Trump confirme la rencontre et révèle un chiffre inhabituel sur l'arsenal nord-coréen
Le président des États-Unis, Donald Trump, a annoncé mercredi 19 août 2026 qu'il rencontrera le dirigeant nord-coréen Kim Jong-un avant la fin de l'année. Cette déclaration a été faite lors d'une visite du chantier de la Maison Blanche devant des journalistes, rapportent les médias Infobae et La Nación.
« Oui, je le rencontrerai », a répondu Trump, avant de surprendre avec un détail sur l'arsenal atomique de Kim : « Il possède 57 armes nucléaires très puissantes. Cela n'aurait jamais dû être permis », a-t-il déclaré. Il a ajouté qu'il « s'entend très bien » avec Kim et que le leader nord-Coréen « va bien ».
Il est rare qu'un président américain évoque publiquement un chiffre précis sur les capacités nucléaires de la Corée du Nord, qui reste un sujet extrêmement sensible.
Le lien Trump–Kim et la réaction de la Corée du Nord
Trump et Kim se sont rencontrés trois fois lors du premier mandat du républicain (2017-2021), mais ils n'avaient pas eu de contact depuis. L'ancien président avait déjà indiqué lundi que Kim avait répondu « de manière très positive » à ses tentatives de rapprochement, sans préciser le canal.
Quelques heures avant cette annonce, la sœur de Kim, Kim Yo Jong, a affirmé qu'elle n'avait « aucune connaissance » de ces contacts, tout en reconnaissant que son frère avait « de bons souvenirs et des sentiments » envers Trump. Elle a également minimisé la réduction des exercices militaires conjoints.
Exercices Ulchi Freedom Shield : réduits d'une semaine sur ordre de Trump
Dans le même temps, les armées sud-coréennes et américaines ont confirmé que les exercices annuels Ulchi Freedom Shield (UFS) se termineront le 21 août au lieu du 27 , comme initialement prévu, à la demande de Trump. Le président a justifié cette décision par la volonté de ne pas envoyer un signal « inapproprié et hostile » en raison de sa « bonne relation » avec Kim Jong-un.

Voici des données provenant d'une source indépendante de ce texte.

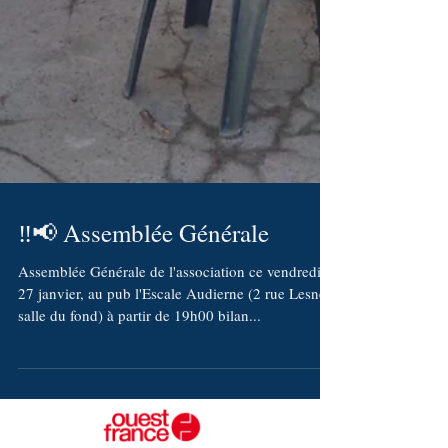
‼️📢 Assemblée Générale
Assemblée Générale de l'association ce vendredi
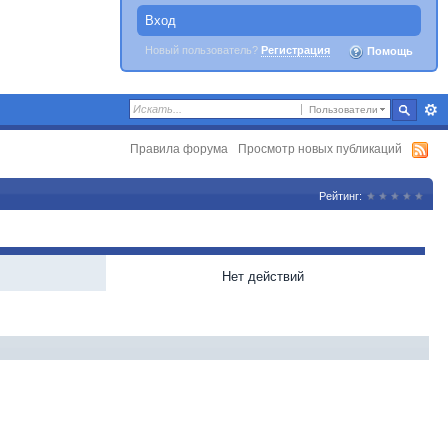
Вход
Новый пользователь?
Регистрация
Помощь
Пользователи
Правила форума
Просмотр новых публикаций
Рейтинг:
Нет действий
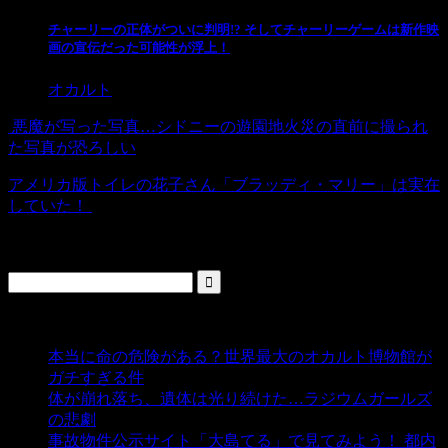
チャーリーの正体がついに判明!? そしてチャーリーゲームは新作映
画の宣伝だった可能性が浮上！
オカルト
悪魔が写った写真…シドニーの遊園地火災の直前に撮られ
た写真が恐ろしい
アメリカ版トイレの花子さん「ブラッディ・マリー」は実在
していた！
検索
人気の投稿
本当に命の危険がある？世界最大のオカルト博物館が
ガチすぎる件
- 5,432 ビュー
体が崩れ落ち、遺体は光り続けた…ラジウムガールズ
の悲劇
- 5,382 ビュー
事故物件公示サイト「大島てる」で見てみよう！ 都内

L'armée sud-coréenne a indiqué que cette décision a été prise « à la suggestion de la partie américaine ». Les exercices comportaient deux phases, mais seule la première, défensive, sera exécutée. Le Pentagone affirme que cela ne remettra pas en cause les objectifs d'entraînement.

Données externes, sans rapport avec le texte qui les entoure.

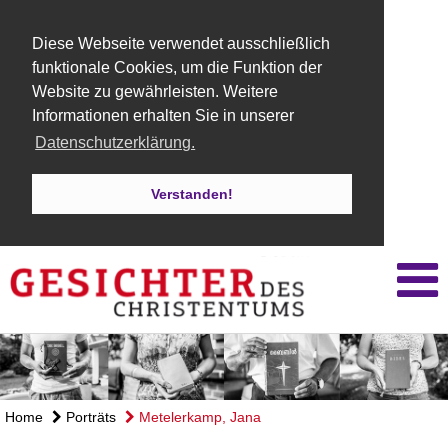
Diese Webseite verwendet ausschließlich
funktionale Cookies, um die Funktion der
Website zu gewährleisten. Weitere
Informationen erhalten Sie in unserer
Datenschutzerklärung.
Verstanden!
Home
Porträts
Metelerkamp, Jana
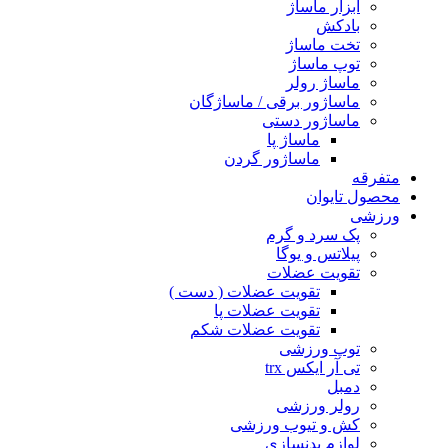
ابزار ماساژ
بادکش
تخت ماساژ
توپ ماساژ
ماساژ رولر
ماساژور برقی / ماساژگان
ماساژور دستی
ماساژ پا
ماساژور گردن
متفرقه
محصول تایوان
ورزشی
پک سرد و گرم
پیلاتس و یوگا
تقویت عضلات
تقویت عضلات ( دست )
تقویت عضلات پا
تقویت عضلات شکم
توپ ورزشی
تی آر ایکس trx
دمبل
رولر ورزشی
کش و تیوب ورزشی
لوازم بدنسازی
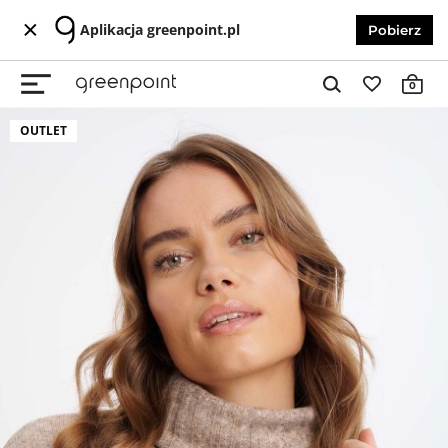
Aplikacja greenpoint.pl
Pobierz
0
OUTLET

Cette coupe provoque des remous dans l'alliance. Le ministre sud-coréen des Affaires étrangères, Cho Hyun, a déploré que son gouvernement n'a pas été informé à l'avance et soupçonne une pression pour que Séoul soutienne Washington sur d'autres fronts, notamment le conflit avec l'Iran.
Les États-Unis maintiennent environ 28 500 soldats en Corée du Sud, bien que Trump ait évoqué à tort le chiffre de 39 000. Cette présence militaire est un héritage de la guerre de Corée (1950-1953), qui s'est soldée par un armistice et non par un traité de paix.
Analyses et conséquences
Des analystes comme Leif-Eric Easley, de l'université Ewha à Séoul, préviennent qu'une réduction de ces manœuvres « peut nuire à la coordination de l'alliance, ralentir la transition de la Corée du Sud vers une plus grande autonomie de défense et affaiblir la dissuasion face à un conflit en Asie ». Le président sud-coréen Lee Jae-myung avait promis de reprendre le contrôle opérationnel de ses troupes en temps de guerre d'ici 2030, mais cette coupe complique cet objectif.
De son côté, la Corée du Nord a condamné via l'agence KCNA ces exercices comme « la menace la plus immédiate et ouverte » pour sa sécurité et pour la région, sans toutefois mentionner la rencontre annoncée par Trump.
Ce rapprochement survient dans un contexte de conflit entre les États-Unis et l'Iran, où Washington souhaite réduire sa présence militaire mondiale. Trump a lié les deux dossiers, évoquant la « dénucléarisation » de l'Iran à laquelle Séoul refuse de participer.
Selon le The Wall Street Journal, cette rencontre entre Trump et Kim pourrait avoir lieu en novembre, en marge du sommet de l'APEC à Shenzhen, en Chine. Aucun préparatif formel n'est encore engagé.